Brano proposto:

= = =

Durante la permanenza al ospedale dovette anche reimparare l’italiano, l’ultima lingua che aveva studiato. Si dice che la prima lingua, nel suo caso l’inglese, torna alla memoria più velocemente, mentre l’ultima torna con difficoltà. Quando visitavo mio marito in ospedale, quattro giorni la settimana, gli parlavo in tutte le lingue che conoscevamo e lui lentamente cominciava a ricordare, prima singole parole e poi frasi intere. Aveva sempre delle specie di amnesie, ma le lingue lentamente ritornavano: tuttavia con un forte accento americano, un cambiamento che è presente ancora oggi.

NJB
Le lingue servono per comunicare quello che uno desidera dire. Sapere diverse lingue dà la possibilità di poter esprimere in diversi modi la stessa cosa. Con mia moglie mischiamo continuamente le lingue, quando conversiamo, anche in una singola frase, perché possiamo scegliere sempre la migliore parola per esprimere un concetto o un pensiero. Mia moglie mi racconta delle difficoltà iniziali che avevo a reimparare le cose – il movimento, il disegno, le lingue – perché ho perso la memoria a breve termine e dimentico tutto quello che è appena successo. Vivo in un momento che passa non appena è vissuto: e non una volta, ma sempre, tutti i secondi e i minuti, tutte le ore, tutti i giorni e tutti gli anni della mia vita. Ma imparo nuove cose e conosco nuove persone che ricordo bene dall’aspetto, perché la memoria visuale non l’ho persa: magari dimentico il nome, ma non il viso, anche se l’ho visto per poco.

= = =

Record forniti:

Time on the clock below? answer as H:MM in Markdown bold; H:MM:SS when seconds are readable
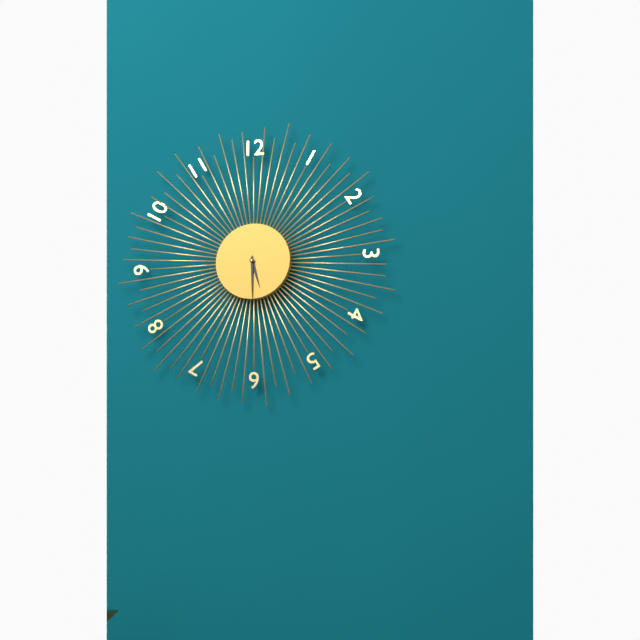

= = =

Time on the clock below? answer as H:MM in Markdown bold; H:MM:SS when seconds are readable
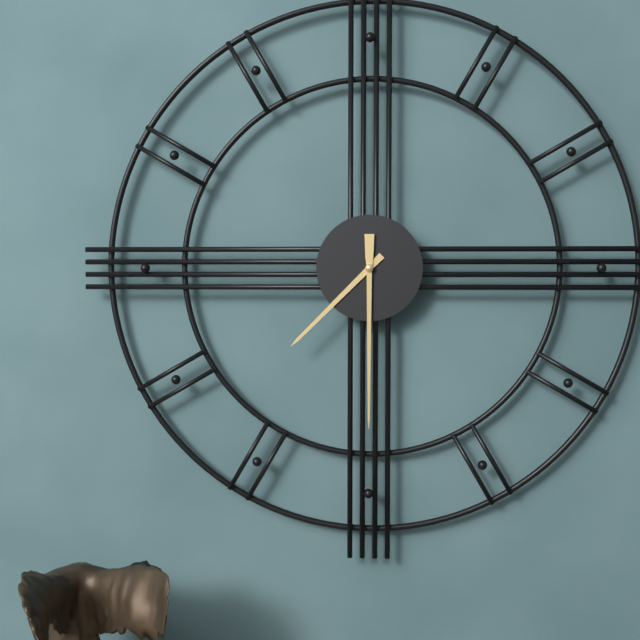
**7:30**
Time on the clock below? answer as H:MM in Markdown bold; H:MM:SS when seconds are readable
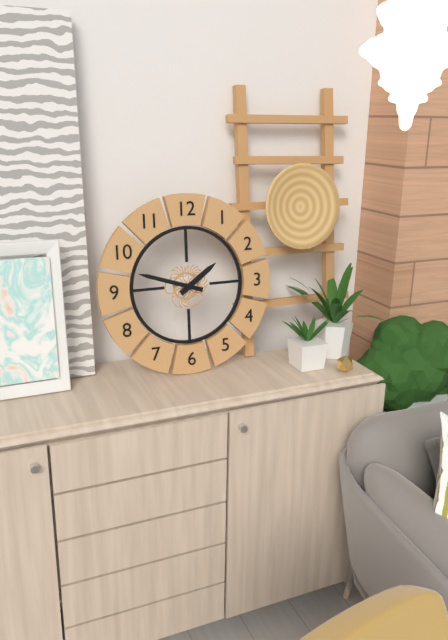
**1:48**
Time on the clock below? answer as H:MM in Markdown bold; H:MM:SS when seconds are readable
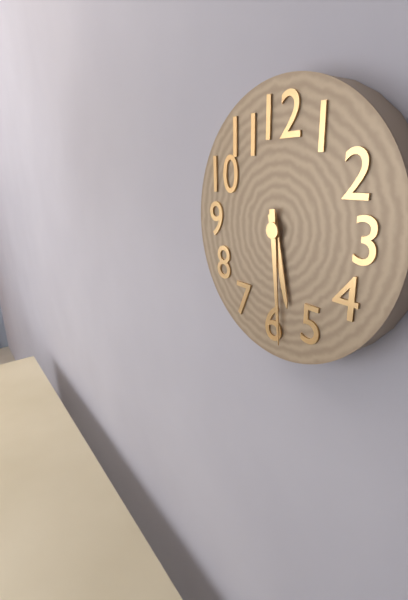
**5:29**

= = =

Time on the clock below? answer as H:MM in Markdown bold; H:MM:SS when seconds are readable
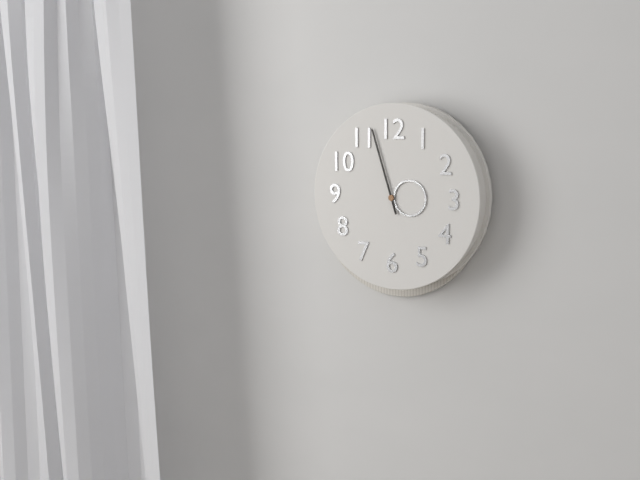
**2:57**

= = =

Compiti da svolgere:
a: Nel brano sulle lingue, quanti giorni alla settimana la moglie andava a trovare il marito in ospedale?
b: Nel brano sulle lingue, chi scrive dopo la sigla «NJB» ricorda alcune difficoltà iniziali. Elenca le cose che ha dovuto reimparare.
c: Scrivi il seguito del brano sulle lingue e la memoria, partendo dopo la sua ultima frase.

Risposte per compito:
a: Quattro giorni alla settimana.

b: Il movimento, il disegno, le lingue.

c:
Oggi non dipingo più al olio, poiché l’odore mi dà nausea: disegno tutti giorni su carta, usando la penna stilografica, acquerelli, pastelli e matite colorate. Quando inizio, non mi chiedo quello che devo fare, semplicemente metto sulla carta un segno, che ha bisogno di un altro segno, di un altro ancora e così via: è come una conversazione fra segni e tracce. Questi segni possono creare qualcosa nell’occhio del osservatore, che tuttavia sarà sempre un qualcosa di individuale. I colori sono molto importanti, perché possono interagire tra loro e dare forza all’espressione. Finisco un disegno quando non c’è più la necessità di aggiungere qualcosa.

La moglie
Dopo 11 mesi e mezzo ho potuto riportare mio marito a casa: eravamo felici di non dover più stare lontani, e di poter passare tutte le ore del giorno e della notte insieme, separandoci solo quando andavo ad insegnare. Mio marito è stato dichiarato disabile al 100 per cento e non può stare da solo: perciò un amico viene a stare con lui durante le ore in cui io sono assente. Anche questa novità è stata molto difficile da accettare per mio marito, lui che aveva sempre fatto tutto da solo. E’ tornato in sedia a rotelle e per un po’ ha fatto fisioterapia, poi ha smesso presto perché non voleva più. A casa abbiamo lavorato insieme sul movimento. Oggi cammina con le stampelle, e ultimamente ha ripreso la scherma da seduto: la sciabola gli piace tantissimo, e un maestro d’arma molto sensibile lo segue.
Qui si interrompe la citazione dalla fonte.